'Truth" and "accounting" should not be concepts that are terribly hard to reconcile - unless you're also trying to bring "government" into the formula.Uniting those three ideas has been Sheila Weinberg's goal ever since she had a baby. Not that the baby had anything to do with it, but motherhood gave her some time off from her career as a CPA.

It did not, however, dampen her belief that governmental accounting could come a lot closer to truthfulness if state governments did more to ensure that their statements reflected their budgets, and if the federal government succeeded in producing, for once, an auditable financial statement.

"We've found that governmental entities hide their financial information, and part of the reason the public is disconnected from the political process is that they don't have enough information to be involved in the process," Weinberg said. "We're trying to get the public more educated on federal and state financial positions, so that they can get engaged."

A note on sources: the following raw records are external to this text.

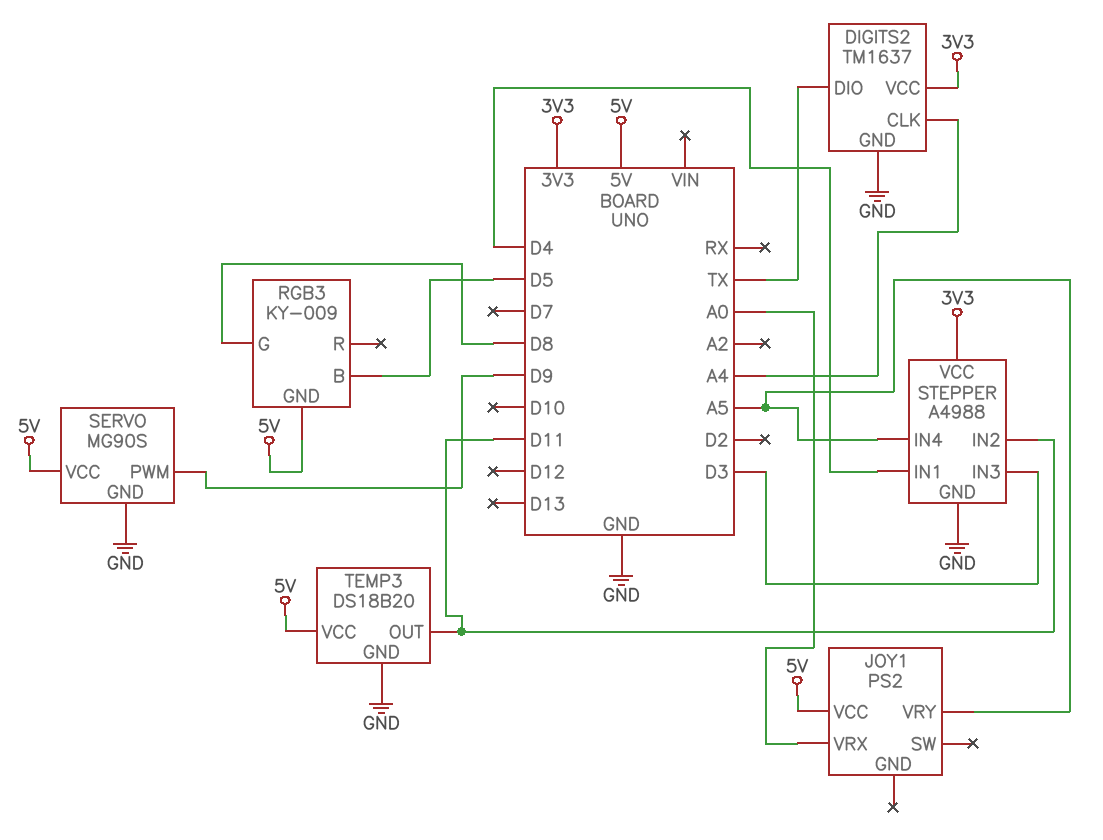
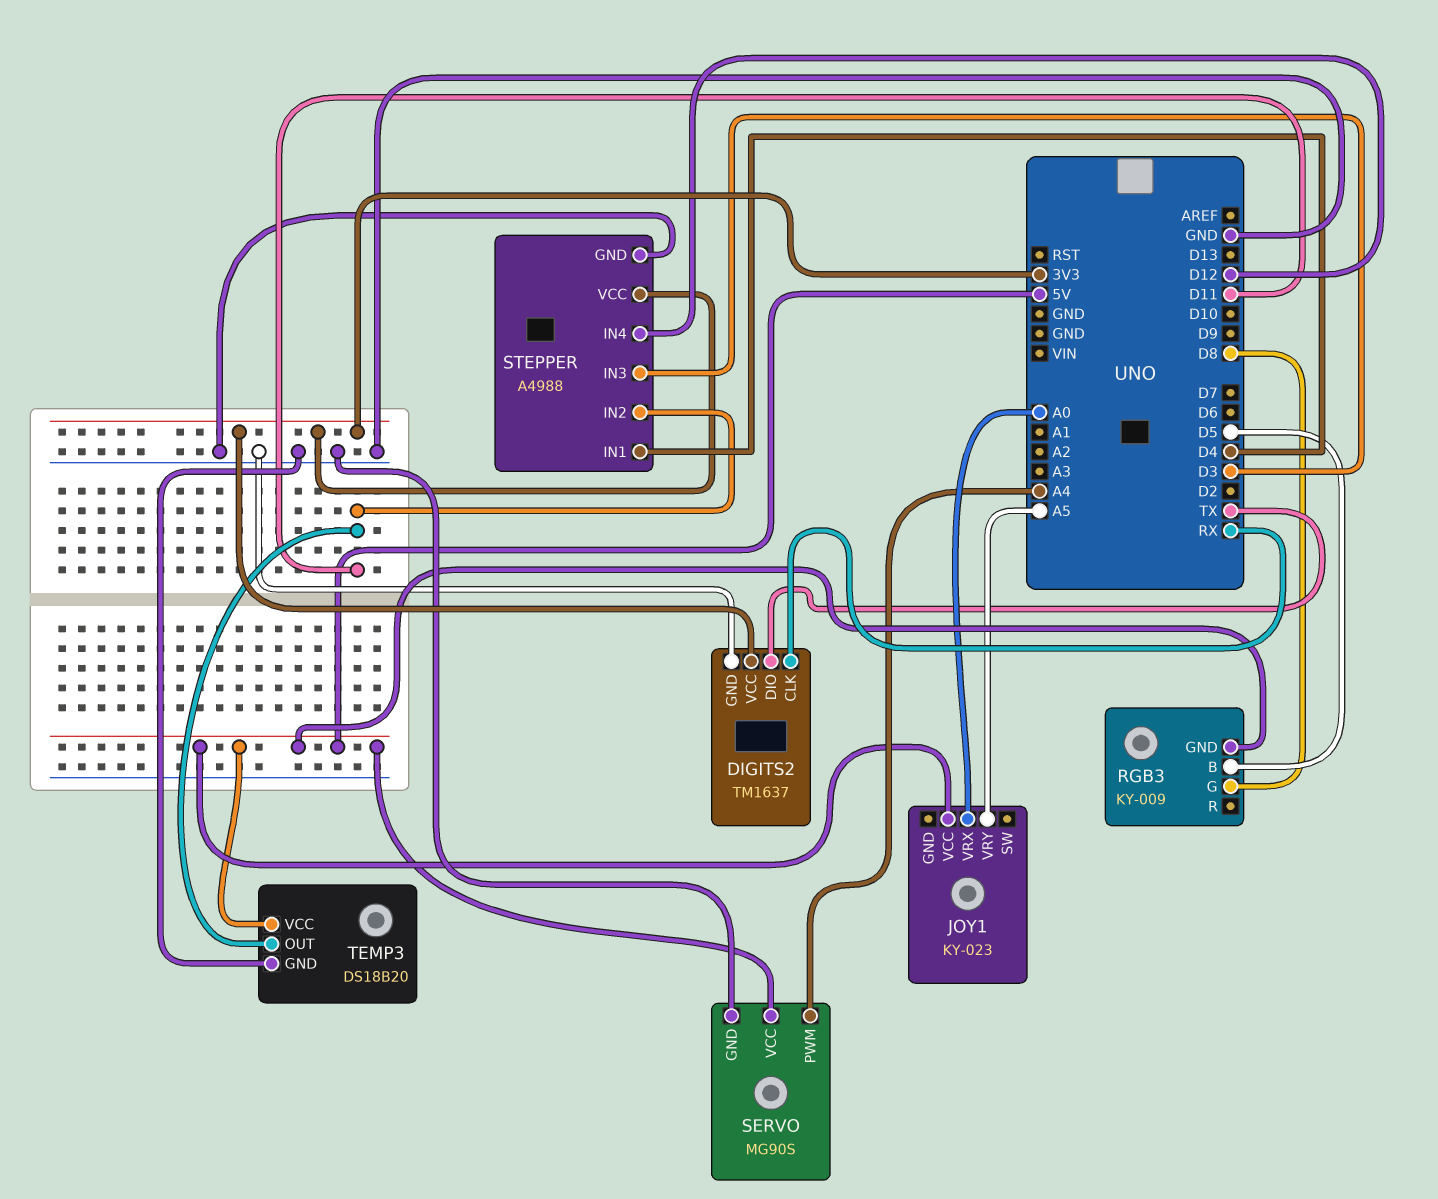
DIGITS2 pin CLK: A4 -> RX
JOY1: PS2 -> KY-023
SERVO pin PWM: D9 -> A4
STEPPER pin IN4: A5 -> D12

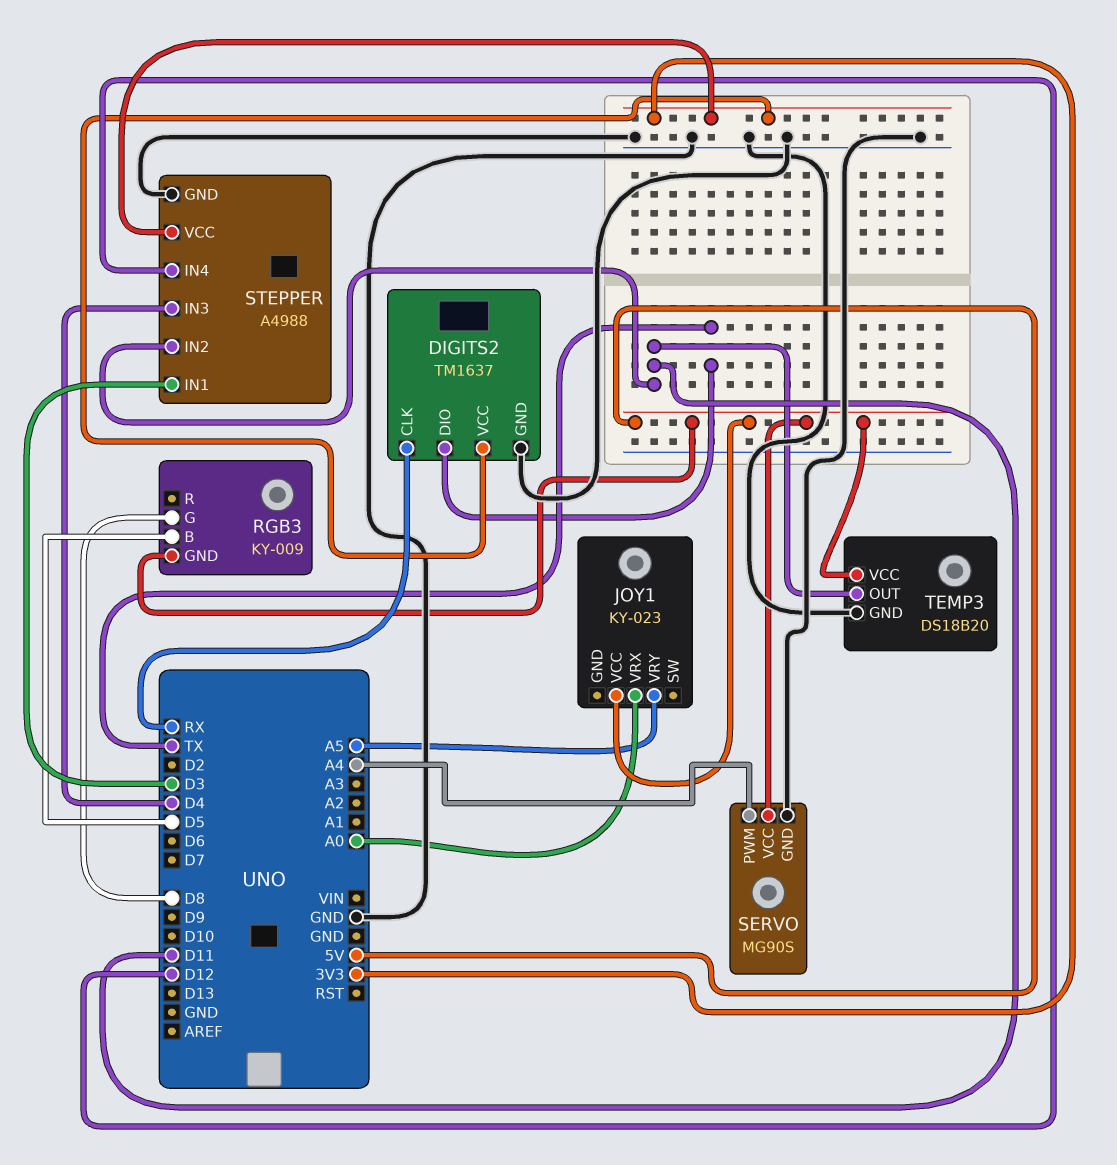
STEPPER pin IN1: D4 -> D3
STEPPER pin IN3: D3 -> D4

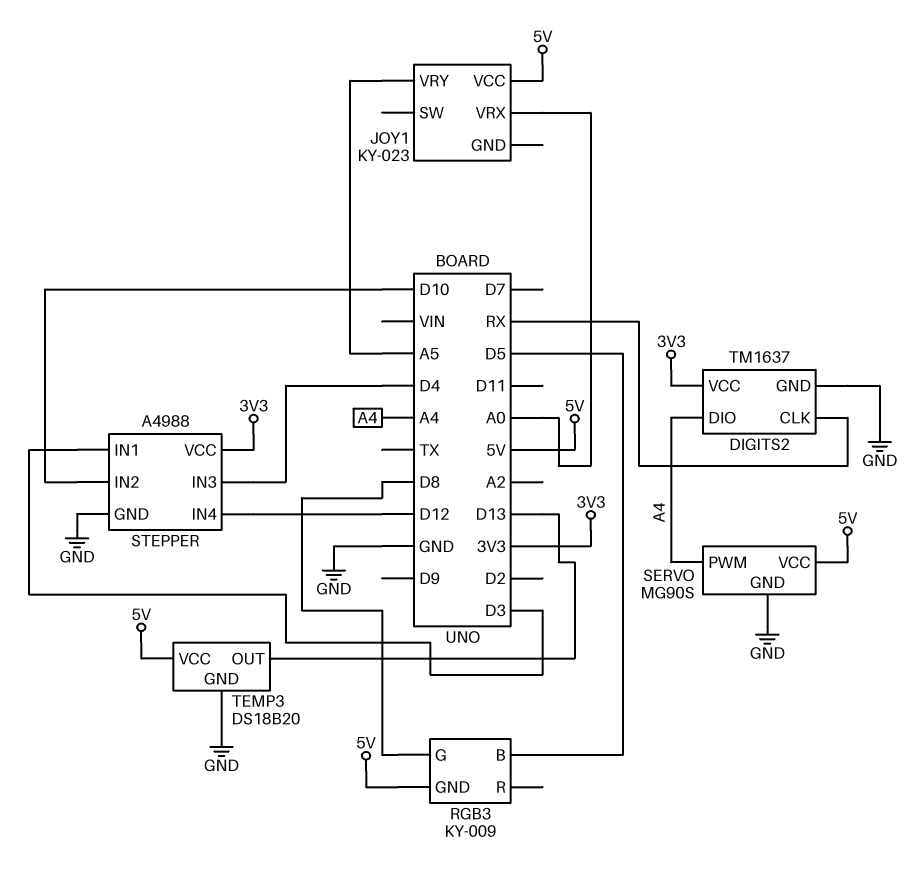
DIGITS2 pin DIO: TX -> A4
STEPPER pin IN2: D11 -> D10
TEMP3 pin OUT: D11 -> D13

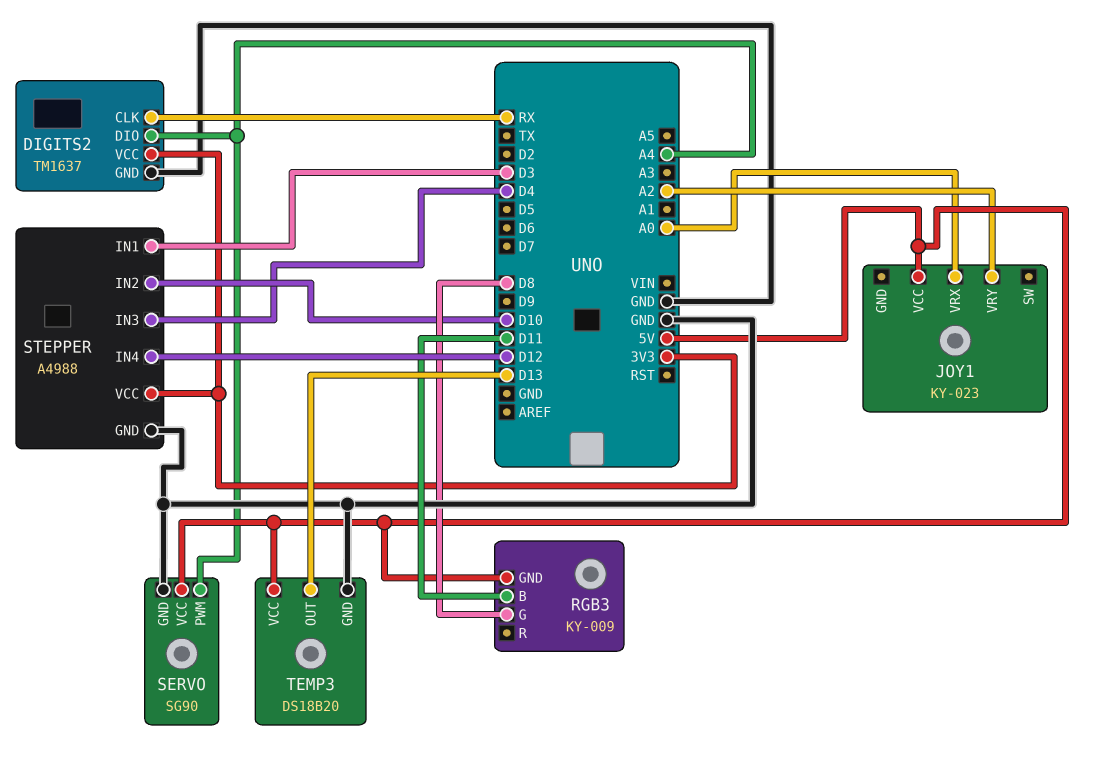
JOY1 pin VRY: A5 -> A2
RGB3 pin B: D5 -> D11
SERVO: MG90S -> SG90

Disturbed by what she saw happening in governments across the nation, including the federal government, Weinberg decided that the titles "mother" and "watchdog" were not necessarily mutually exclusive. In 2002 she founded the Institute for Truth in Accounting, a 501(c)3 organization, and began applying her accounting skills to advocating for more openness in governmental finance.

She believes that financial information is literally hidden, especially in the budget process, where accounting standards don't apply. Consequently, Weinberg says, we see budgets that appear to be balanced, while financial statements indicate nine-digit deficits. She calls it "political math."

"The politicians report only the numbers that look good, so they get the policies they want," Weinberg says. "Most states report balanced budgets, yet they report structural deficits. They purposefully leave things out of the balanced-budget calculations so they can have less taxes and more programs without getting the public's permission to spend more or raise taxes."


Weinberg's concern for greater transparency was stirred during the 2000 presidential campaign.

As candidates spoke of how they'd spend a projected surplus, the Congressional Budget Office was projecting a huge general fund deficit. The surpluses were a mirage created by tallying trust fund borrowings as income, and the annual cost of government social insurance programs was simply omitted from projections.

Since then, the institute has testified before the Federal Accounting Standards Advisory Board, the Government Accountability Office, the Governmental Accounting Standards Board, and various state legislatures and other organizations, and the truth has always been heard - if not heeded.

U.S. Comptroller General David Walker knows Weinberg well, and said that the GAO and the institute agree on almost, but not quite, everything. "They have pushed very hard for recognizing a liability for portions of social insurance obligations that we do not believe meet the standard of a liability," he said, "But we're in agreement that there needs to be more transparency with regard to fiscal sustainability and intergenerational equity, as well as in the overall financial reporting and budgetary processes."

Though the problems vary from government to government, inadequacies in accounting and in reporting policies leave voters, legislators and others basing decisions on bad information. Weinberg says that if accounting standards are written to ensure good information for the making of decisions, they should be applied to budgets, since they are part of the decision-making process.

GASB, which sets standards for state and local governments, doesn't agree. "GASB has repeatedly said that they don't want to get involved in the politics of the process, Weinberg said. "They won't even consider setting standards for the budget. But I wonder what value they are providing if the big part of the decision-making process is the budget process."

Edward Mazur, whose term as a member of GASB ended in June of this year, has a high regard for Weinberg and her message. "I think Sheila is part of what I can only hope is a growing chorus of responsible citizens, officials, and ultimately standards-setters and others who are trying to get people to pay attention to this issue," he said.

Growing that chorus is exactly what the institute is after.

Believing that all governments should be under the watchful and knowing scrutiny of professional accountants, the institute has put out a call for CPAs to contribute to a national effort to make governments more truthful in their accounting.

The organization's Web site is at www.truthinaccounting.org.